**Records for processing:**
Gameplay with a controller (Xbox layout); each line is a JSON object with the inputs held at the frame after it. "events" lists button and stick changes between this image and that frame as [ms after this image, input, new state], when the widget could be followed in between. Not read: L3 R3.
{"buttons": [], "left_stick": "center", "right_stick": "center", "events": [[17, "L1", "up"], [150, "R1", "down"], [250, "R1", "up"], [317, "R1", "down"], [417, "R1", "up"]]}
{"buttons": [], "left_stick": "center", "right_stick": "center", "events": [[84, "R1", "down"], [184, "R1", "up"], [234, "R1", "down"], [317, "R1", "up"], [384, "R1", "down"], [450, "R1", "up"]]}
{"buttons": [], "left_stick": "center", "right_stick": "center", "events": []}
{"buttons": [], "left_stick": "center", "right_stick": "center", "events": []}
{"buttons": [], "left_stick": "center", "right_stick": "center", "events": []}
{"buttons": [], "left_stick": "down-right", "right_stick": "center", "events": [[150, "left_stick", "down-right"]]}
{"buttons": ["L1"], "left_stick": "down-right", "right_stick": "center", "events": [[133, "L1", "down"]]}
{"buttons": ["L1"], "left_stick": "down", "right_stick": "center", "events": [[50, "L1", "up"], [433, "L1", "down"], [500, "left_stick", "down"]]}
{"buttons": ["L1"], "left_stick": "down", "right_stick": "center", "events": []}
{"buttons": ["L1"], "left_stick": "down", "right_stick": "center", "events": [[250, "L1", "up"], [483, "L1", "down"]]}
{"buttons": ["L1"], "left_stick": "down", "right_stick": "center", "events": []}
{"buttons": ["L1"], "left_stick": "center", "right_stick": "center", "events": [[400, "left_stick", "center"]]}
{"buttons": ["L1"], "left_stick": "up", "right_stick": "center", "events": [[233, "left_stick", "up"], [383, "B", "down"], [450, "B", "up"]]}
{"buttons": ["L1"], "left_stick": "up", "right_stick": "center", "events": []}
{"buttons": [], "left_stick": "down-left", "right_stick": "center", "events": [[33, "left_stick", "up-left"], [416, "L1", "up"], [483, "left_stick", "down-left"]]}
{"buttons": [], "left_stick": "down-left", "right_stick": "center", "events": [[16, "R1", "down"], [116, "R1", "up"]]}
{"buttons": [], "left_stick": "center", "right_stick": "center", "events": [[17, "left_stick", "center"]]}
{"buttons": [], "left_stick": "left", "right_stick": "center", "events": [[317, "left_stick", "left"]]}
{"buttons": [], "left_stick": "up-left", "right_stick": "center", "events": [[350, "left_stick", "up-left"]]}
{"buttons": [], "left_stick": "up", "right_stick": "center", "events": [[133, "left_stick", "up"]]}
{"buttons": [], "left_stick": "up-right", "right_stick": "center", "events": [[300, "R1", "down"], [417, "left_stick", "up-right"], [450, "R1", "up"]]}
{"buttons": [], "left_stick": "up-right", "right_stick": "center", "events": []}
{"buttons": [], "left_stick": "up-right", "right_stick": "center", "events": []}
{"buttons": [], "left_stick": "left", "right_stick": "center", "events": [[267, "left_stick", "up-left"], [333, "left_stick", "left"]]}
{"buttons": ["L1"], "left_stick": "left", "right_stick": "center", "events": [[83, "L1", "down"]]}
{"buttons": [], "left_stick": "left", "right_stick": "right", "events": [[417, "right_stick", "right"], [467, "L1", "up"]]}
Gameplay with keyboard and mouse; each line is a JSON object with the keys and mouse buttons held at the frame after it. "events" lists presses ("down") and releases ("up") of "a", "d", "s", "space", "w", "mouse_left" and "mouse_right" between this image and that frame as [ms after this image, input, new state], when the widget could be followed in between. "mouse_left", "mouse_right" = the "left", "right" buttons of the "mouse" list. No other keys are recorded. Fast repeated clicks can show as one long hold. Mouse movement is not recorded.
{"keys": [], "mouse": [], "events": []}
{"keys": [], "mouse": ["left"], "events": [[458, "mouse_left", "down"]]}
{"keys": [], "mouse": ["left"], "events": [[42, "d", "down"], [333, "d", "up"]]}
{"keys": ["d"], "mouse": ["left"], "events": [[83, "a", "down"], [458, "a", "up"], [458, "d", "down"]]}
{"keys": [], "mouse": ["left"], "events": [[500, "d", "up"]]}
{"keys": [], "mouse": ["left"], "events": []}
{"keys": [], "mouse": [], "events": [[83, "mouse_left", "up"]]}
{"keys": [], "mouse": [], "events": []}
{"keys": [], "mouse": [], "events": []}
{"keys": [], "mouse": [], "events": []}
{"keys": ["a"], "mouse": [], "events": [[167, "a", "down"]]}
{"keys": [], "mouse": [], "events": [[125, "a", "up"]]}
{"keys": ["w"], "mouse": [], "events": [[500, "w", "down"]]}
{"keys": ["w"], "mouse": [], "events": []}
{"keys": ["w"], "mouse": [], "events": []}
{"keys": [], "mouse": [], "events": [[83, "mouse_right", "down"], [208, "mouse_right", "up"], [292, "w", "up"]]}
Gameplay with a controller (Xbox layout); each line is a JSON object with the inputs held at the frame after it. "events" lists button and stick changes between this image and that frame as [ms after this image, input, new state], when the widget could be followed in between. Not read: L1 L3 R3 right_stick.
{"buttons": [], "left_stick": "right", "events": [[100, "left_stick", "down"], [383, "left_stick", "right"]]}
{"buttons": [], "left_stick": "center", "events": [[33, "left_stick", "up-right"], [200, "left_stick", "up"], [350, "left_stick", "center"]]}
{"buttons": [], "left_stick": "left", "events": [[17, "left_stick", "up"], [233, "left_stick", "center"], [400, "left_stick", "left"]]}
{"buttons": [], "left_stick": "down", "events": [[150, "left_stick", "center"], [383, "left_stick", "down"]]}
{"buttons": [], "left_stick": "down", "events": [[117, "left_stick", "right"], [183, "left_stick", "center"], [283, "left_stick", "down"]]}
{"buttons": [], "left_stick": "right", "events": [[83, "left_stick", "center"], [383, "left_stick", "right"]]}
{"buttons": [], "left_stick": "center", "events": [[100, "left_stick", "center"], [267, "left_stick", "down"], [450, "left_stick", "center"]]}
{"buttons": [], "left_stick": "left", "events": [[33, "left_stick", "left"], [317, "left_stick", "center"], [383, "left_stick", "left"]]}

**Activity:** Retype all the data, changing nothing.

**Exercise solution:**
Gameplay with a controller (Xbox layout); each line is a JSON object with the inputs held at the frame after it. "events" lists button and stick changes between this image and that frame as [ms after this image, input, new state], when the widget could be followed in between. Not read: L3 R3.
{"buttons": [], "left_stick": "center", "right_stick": "center", "events": [[17, "L1", "up"], [150, "R1", "down"], [250, "R1", "up"], [317, "R1", "down"], [417, "R1", "up"]]}
{"buttons": [], "left_stick": "center", "right_stick": "center", "events": [[84, "R1", "down"], [184, "R1", "up"], [234, "R1", "down"], [317, "R1", "up"], [384, "R1", "down"], [450, "R1", "up"]]}
{"buttons": [], "left_stick": "center", "right_stick": "center", "events": []}
{"buttons": [], "left_stick": "center", "right_stick": "center", "events": []}
{"buttons": [], "left_stick": "center", "right_stick": "center", "events": []}
{"buttons": [], "left_stick": "down-right", "right_stick": "center", "events": [[150, "left_stick", "down-right"]]}
{"buttons": ["L1"], "left_stick": "down-right", "right_stick": "center", "events": [[133, "L1", "down"]]}
{"buttons": ["L1"], "left_stick": "down", "right_stick": "center", "events": [[50, "L1", "up"], [433, "L1", "down"], [500, "left_stick", "down"]]}
{"buttons": ["L1"], "left_stick": "down", "right_stick": "center", "events": []}
{"buttons": ["L1"], "left_stick": "down", "right_stick": "center", "events": [[250, "L1", "up"], [483, "L1", "down"]]}
{"buttons": ["L1"], "left_stick": "down", "right_stick": "center", "events": []}
{"buttons": ["L1"], "left_stick": "center", "right_stick": "center", "events": [[400, "left_stick", "center"]]}
{"buttons": ["L1"], "left_stick": "up", "right_stick": "center", "events": [[233, "left_stick", "up"], [383, "B", "down"], [450, "B", "up"]]}
{"buttons": ["L1"], "left_stick": "up", "right_stick": "center", "events": []}
{"buttons": [], "left_stick": "down-left", "right_stick": "center", "events": [[33, "left_stick", "up-left"], [416, "L1", "up"], [483, "left_stick", "down-left"]]}
{"buttons": [], "left_stick": "down-left", "right_stick": "center", "events": [[16, "R1", "down"], [116, "R1", "up"]]}
{"buttons": [], "left_stick": "center", "right_stick": "center", "events": [[17, "left_stick", "center"]]}
{"buttons": [], "left_stick": "left", "right_stick": "center", "events": [[317, "left_stick", "left"]]}
{"buttons": [], "left_stick": "up-left", "right_stick": "center", "events": [[350, "left_stick", "up-left"]]}
{"buttons": [], "left_stick": "up", "right_stick": "center", "events": [[133, "left_stick", "up"]]}
{"buttons": [], "left_stick": "up-right", "right_stick": "center", "events": [[300, "R1", "down"], [417, "left_stick", "up-right"], [450, "R1", "up"]]}
{"buttons": [], "left_stick": "up-right", "right_stick": "center", "events": []}
{"buttons": [], "left_stick": "up-right", "right_stick": "center", "events": []}
{"buttons": [], "left_stick": "left", "right_stick": "center", "events": [[267, "left_stick", "up-left"], [333, "left_stick", "left"]]}
{"buttons": ["L1"], "left_stick": "left", "right_stick": "center", "events": [[83, "L1", "down"]]}
{"buttons": [], "left_stick": "left", "right_stick": "right", "events": [[417, "right_stick", "right"], [467, "L1", "up"]]}
Gameplay with keyboard and mouse; each line is a JSON object with the keys and mouse buttons held at the frame after it. "events" lists presses ("down") and releases ("up") of "a", "d", "s", "space", "w", "mouse_left" and "mouse_right" between this image and that frame as [ms after this image, input, new state], when the widget could be followed in between. "mouse_left", "mouse_right" = the "left", "right" buttons of the "mouse" list. No other keys are recorded. Fast repeated clicks can show as one long hold. Mouse movement is not recorded.
{"keys": [], "mouse": [], "events": []}
{"keys": [], "mouse": ["left"], "events": [[458, "mouse_left", "down"]]}
{"keys": [], "mouse": ["left"], "events": [[42, "d", "down"], [333, "d", "up"]]}
{"keys": ["d"], "mouse": ["left"], "events": [[83, "a", "down"], [458, "a", "up"], [458, "d", "down"]]}
{"keys": [], "mouse": ["left"], "events": [[500, "d", "up"]]}
{"keys": [], "mouse": ["left"], "events": []}
{"keys": [], "mouse": [], "events": [[83, "mouse_left", "up"]]}
{"keys": [], "mouse": [], "events": []}
{"keys": [], "mouse": [], "events": []}
{"keys": [], "mouse": [], "events": []}
{"keys": ["a"], "mouse": [], "events": [[167, "a", "down"]]}
{"keys": [], "mouse": [], "events": [[125, "a", "up"]]}
{"keys": ["w"], "mouse": [], "events": [[500, "w", "down"]]}
{"keys": ["w"], "mouse": [], "events": []}
{"keys": ["w"], "mouse": [], "events": []}
{"keys": [], "mouse": [], "events": [[83, "mouse_right", "down"], [208, "mouse_right", "up"], [292, "w", "up"]]}
Gameplay with a controller (Xbox layout); each line is a JSON object with the inputs held at the frame after it. "events" lists button and stick changes between this image and that frame as [ms after this image, input, new state], when the widget could be followed in between. Not read: L1 L3 R3 right_stick.
{"buttons": [], "left_stick": "right", "events": [[100, "left_stick", "down"], [383, "left_stick", "right"]]}
{"buttons": [], "left_stick": "center", "events": [[33, "left_stick", "up-right"], [200, "left_stick", "up"], [350, "left_stick", "center"]]}
{"buttons": [], "left_stick": "left", "events": [[17, "left_stick", "up"], [233, "left_stick", "center"], [400, "left_stick", "left"]]}
{"buttons": [], "left_stick": "down", "events": [[150, "left_stick", "center"], [383, "left_stick", "down"]]}
{"buttons": [], "left_stick": "down", "events": [[117, "left_stick", "right"], [183, "left_stick", "center"], [283, "left_stick", "down"]]}
{"buttons": [], "left_stick": "right", "events": [[83, "left_stick", "center"], [383, "left_stick", "right"]]}
{"buttons": [], "left_stick": "center", "events": [[100, "left_stick", "center"], [267, "left_stick", "down"], [450, "left_stick", "center"]]}
{"buttons": [], "left_stick": "left", "events": [[33, "left_stick", "left"], [317, "left_stick", "center"], [383, "left_stick", "left"]]}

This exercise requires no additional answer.